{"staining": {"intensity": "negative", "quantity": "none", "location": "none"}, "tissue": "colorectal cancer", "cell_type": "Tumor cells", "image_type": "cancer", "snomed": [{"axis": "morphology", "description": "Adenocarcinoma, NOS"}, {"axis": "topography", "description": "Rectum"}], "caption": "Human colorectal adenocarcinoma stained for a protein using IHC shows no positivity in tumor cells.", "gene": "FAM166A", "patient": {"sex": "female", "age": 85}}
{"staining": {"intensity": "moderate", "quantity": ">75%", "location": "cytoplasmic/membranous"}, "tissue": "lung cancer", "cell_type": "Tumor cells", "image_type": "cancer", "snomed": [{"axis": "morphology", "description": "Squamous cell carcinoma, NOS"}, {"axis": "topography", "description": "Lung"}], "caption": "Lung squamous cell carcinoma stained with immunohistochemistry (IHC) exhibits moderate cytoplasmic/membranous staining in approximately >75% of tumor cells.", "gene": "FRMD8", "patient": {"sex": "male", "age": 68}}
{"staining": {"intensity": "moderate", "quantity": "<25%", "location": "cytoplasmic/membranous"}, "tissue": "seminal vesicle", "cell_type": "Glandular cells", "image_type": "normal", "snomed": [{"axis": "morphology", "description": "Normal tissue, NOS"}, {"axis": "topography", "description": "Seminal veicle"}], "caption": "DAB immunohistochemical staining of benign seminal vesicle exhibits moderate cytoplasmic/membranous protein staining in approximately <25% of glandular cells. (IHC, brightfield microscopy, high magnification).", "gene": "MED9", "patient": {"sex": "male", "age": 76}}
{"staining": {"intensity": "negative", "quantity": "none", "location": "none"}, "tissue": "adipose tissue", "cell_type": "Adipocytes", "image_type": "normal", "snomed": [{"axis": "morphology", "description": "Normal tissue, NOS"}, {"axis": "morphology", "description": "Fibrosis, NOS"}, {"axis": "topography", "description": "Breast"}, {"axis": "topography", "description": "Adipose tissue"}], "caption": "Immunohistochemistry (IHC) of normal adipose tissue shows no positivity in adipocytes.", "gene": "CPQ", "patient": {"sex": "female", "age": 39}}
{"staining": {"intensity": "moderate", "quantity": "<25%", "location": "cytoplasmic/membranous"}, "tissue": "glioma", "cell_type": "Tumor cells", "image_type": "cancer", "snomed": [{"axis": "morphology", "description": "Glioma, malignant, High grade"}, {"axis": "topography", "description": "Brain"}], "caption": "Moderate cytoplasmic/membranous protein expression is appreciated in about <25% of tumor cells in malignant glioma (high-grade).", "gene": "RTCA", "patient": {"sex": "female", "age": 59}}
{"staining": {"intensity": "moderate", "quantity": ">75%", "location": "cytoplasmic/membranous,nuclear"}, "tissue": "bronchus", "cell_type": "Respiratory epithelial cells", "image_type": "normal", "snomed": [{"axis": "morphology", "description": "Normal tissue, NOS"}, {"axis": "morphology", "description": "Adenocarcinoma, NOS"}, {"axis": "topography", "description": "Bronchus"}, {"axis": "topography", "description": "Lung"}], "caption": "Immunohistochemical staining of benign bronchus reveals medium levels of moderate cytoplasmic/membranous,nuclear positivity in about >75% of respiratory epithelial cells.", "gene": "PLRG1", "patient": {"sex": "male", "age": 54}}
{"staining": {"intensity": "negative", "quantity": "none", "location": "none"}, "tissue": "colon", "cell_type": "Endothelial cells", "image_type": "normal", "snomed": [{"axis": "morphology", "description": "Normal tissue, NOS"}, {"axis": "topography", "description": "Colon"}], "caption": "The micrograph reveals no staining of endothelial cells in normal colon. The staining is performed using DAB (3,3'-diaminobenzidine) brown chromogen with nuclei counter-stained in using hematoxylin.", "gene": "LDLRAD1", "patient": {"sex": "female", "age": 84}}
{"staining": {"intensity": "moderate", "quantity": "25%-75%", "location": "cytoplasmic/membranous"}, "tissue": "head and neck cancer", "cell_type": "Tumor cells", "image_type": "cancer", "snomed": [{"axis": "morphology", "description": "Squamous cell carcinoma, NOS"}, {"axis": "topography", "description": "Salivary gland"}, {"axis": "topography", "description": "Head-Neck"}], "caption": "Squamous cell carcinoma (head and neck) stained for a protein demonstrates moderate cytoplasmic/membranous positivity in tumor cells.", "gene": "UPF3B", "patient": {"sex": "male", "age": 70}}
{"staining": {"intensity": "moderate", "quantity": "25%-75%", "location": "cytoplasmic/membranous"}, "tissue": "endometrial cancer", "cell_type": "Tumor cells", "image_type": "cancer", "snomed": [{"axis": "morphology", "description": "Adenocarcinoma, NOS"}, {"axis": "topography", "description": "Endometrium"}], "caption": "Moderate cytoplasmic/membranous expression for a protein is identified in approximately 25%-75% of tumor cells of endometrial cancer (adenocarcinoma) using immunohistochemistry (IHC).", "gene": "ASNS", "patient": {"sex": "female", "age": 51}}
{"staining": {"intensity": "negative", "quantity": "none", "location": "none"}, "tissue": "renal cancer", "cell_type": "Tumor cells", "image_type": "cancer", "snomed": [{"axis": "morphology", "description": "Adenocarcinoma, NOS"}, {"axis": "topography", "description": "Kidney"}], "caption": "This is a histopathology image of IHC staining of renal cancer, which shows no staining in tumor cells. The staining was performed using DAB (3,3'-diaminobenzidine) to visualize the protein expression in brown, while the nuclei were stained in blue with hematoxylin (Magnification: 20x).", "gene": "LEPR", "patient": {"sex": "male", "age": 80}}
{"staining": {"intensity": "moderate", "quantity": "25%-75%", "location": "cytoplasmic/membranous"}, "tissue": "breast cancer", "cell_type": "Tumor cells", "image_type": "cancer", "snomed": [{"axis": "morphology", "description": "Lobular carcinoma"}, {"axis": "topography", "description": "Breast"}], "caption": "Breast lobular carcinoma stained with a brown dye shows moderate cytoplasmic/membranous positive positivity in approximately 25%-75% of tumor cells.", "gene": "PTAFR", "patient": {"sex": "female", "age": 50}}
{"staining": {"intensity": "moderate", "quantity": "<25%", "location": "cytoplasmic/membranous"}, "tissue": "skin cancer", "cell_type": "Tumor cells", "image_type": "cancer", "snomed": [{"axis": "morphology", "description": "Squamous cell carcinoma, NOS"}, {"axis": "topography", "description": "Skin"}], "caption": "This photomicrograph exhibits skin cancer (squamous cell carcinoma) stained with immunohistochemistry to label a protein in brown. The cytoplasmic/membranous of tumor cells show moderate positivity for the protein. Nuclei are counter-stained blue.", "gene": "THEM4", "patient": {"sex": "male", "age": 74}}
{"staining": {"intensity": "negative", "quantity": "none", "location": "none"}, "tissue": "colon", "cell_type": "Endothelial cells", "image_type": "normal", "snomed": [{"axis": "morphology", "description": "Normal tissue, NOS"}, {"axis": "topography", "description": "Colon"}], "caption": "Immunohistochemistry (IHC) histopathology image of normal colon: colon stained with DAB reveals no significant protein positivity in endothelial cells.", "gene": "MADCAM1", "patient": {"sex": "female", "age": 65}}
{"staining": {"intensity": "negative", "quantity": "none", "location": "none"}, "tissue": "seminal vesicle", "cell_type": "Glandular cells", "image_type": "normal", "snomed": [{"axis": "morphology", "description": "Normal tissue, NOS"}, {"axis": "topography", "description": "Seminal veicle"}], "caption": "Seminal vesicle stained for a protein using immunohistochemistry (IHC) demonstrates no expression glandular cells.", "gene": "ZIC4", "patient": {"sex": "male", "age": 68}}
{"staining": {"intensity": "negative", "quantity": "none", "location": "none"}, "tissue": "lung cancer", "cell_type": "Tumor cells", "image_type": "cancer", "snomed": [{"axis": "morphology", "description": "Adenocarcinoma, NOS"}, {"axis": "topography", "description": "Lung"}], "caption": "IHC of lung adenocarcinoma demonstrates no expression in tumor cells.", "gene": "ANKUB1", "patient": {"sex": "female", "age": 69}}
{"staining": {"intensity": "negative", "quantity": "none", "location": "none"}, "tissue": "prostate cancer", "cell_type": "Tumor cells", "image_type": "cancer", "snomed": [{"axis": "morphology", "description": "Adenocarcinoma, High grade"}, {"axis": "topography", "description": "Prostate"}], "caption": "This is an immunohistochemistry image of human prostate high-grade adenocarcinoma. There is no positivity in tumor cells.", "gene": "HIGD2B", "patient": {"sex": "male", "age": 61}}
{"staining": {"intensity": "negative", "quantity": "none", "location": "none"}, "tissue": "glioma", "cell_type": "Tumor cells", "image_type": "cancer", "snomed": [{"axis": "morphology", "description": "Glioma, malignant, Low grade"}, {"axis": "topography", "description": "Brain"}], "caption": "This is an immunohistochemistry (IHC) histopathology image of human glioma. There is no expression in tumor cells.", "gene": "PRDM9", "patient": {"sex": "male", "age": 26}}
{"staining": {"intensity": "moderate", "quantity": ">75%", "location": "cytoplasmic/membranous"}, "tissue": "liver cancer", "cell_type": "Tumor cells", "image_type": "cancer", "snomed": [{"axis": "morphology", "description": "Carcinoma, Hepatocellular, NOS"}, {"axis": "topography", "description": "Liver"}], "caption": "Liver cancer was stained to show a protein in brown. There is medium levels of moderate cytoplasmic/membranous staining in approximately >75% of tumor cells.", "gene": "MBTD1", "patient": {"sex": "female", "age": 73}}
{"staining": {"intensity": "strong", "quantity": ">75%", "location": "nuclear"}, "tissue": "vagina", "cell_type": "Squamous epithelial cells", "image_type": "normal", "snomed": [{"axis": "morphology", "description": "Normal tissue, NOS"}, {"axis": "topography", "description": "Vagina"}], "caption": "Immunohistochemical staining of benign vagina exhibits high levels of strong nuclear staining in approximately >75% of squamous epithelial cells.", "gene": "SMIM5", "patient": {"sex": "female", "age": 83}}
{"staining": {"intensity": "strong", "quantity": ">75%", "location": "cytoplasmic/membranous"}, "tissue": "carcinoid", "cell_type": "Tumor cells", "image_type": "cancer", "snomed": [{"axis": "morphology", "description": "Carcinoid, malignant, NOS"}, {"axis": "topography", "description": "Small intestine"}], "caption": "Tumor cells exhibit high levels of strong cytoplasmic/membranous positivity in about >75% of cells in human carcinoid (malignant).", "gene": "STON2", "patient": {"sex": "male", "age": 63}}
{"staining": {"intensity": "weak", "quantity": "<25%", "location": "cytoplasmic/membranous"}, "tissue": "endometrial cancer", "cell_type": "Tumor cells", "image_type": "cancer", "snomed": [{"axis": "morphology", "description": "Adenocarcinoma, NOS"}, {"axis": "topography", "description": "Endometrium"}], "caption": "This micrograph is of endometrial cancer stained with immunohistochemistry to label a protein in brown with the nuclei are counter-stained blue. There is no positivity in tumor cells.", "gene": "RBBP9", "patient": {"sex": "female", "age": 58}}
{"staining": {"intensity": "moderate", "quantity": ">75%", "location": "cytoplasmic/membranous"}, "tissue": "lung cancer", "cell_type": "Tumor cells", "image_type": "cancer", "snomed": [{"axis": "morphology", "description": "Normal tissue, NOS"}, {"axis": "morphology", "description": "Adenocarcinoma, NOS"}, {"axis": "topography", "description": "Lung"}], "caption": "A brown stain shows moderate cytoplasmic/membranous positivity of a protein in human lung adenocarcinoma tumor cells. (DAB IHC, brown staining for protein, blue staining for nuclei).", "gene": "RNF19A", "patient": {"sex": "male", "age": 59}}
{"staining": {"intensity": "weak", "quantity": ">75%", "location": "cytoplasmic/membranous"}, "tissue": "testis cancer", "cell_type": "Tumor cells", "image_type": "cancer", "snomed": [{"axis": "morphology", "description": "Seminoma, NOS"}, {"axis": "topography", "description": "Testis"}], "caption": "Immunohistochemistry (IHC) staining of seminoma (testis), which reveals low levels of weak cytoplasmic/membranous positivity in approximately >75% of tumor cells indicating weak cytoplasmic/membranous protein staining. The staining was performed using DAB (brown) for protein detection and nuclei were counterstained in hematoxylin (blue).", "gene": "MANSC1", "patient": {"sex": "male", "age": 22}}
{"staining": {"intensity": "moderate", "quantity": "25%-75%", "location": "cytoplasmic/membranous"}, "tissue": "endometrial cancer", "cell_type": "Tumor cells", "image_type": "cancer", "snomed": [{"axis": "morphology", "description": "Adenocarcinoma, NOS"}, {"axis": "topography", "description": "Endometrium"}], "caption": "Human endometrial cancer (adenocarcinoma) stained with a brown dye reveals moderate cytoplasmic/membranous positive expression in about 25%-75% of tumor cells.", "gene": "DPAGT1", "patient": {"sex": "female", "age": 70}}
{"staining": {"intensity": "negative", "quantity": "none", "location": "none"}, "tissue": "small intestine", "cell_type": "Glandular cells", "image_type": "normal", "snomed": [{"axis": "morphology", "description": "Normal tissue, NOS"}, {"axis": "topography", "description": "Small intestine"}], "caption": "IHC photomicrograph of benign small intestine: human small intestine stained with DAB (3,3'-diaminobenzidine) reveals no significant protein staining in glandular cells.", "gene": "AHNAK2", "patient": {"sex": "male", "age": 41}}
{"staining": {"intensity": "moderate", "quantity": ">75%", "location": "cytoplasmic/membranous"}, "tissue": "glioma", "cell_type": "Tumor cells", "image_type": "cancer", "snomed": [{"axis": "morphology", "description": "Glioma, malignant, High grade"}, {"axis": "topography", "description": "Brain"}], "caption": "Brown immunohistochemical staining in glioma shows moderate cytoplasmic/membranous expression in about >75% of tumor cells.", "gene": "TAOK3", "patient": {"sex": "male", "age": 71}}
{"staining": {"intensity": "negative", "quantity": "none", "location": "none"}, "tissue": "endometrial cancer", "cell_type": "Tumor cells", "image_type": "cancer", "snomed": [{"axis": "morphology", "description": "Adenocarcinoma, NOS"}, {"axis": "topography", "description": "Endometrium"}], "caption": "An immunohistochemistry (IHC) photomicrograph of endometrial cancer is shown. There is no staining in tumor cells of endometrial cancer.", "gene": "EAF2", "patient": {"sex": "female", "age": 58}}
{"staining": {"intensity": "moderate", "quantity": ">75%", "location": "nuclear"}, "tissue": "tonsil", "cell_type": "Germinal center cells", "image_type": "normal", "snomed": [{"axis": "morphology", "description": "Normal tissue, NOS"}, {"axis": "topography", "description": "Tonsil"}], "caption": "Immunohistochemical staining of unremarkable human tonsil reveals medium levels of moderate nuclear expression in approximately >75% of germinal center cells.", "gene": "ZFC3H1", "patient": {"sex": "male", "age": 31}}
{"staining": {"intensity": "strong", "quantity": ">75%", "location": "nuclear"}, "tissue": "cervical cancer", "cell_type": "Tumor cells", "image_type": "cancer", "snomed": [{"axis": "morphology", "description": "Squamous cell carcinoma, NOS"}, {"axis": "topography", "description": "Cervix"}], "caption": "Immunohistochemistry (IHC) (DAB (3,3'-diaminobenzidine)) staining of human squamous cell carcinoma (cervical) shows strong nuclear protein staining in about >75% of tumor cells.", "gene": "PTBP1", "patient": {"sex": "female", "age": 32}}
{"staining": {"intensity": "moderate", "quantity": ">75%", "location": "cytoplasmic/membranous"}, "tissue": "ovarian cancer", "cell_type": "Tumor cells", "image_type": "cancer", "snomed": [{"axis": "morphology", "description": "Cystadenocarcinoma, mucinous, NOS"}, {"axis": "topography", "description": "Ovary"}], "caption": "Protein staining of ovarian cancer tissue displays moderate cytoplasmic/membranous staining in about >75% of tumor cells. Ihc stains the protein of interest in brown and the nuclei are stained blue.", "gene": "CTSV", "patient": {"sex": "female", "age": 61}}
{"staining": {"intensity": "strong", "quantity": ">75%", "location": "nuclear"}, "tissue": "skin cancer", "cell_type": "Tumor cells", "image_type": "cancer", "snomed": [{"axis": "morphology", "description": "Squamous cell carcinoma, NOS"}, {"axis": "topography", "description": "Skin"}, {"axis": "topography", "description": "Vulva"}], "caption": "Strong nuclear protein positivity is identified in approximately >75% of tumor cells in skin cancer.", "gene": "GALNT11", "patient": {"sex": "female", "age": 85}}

ABOUT THIS TASK:
Look for the string "identified" in the listing above and copy every line holding it.

TASK OUTPUT:
{"staining": {"intensity": "moderate", "quantity": "25%-75%", "location": "cytoplasmic/membranous"}, "tissue": "endometrial cancer", "cell_type": "Tumor cells", "image_type": "cancer", "snomed": [{"axis": "morphology", "description": "Adenocarcinoma, NOS"}, {"axis": "topography", "description": "Endometrium"}], "caption": "Moderate cytoplasmic/membranous expression for a protein is identified in approximately 25%-75% of tumor cells of endometrial cancer (adenocarcinoma) using immunohistochemistry (IHC).", "gene": "ASNS", "patient": {"sex": "female", "age": 51}}
{"staining": {"intensity": "strong", "quantity": ">75%", "location": "nuclear"}, "tissue": "skin cancer", "cell_type": "Tumor cells", "image_type": "cancer", "snomed": [{"axis": "morphology", "description": "Squamous cell carcinoma, NOS"}, {"axis": "topography", "description": "Skin"}, {"axis": "topography", "description": "Vulva"}], "caption": "Strong nuclear protein positivity is identified in approximately >75% of tumor cells in skin cancer.", "gene": "GALNT11", "patient": {"sex": "female", "age": 85}}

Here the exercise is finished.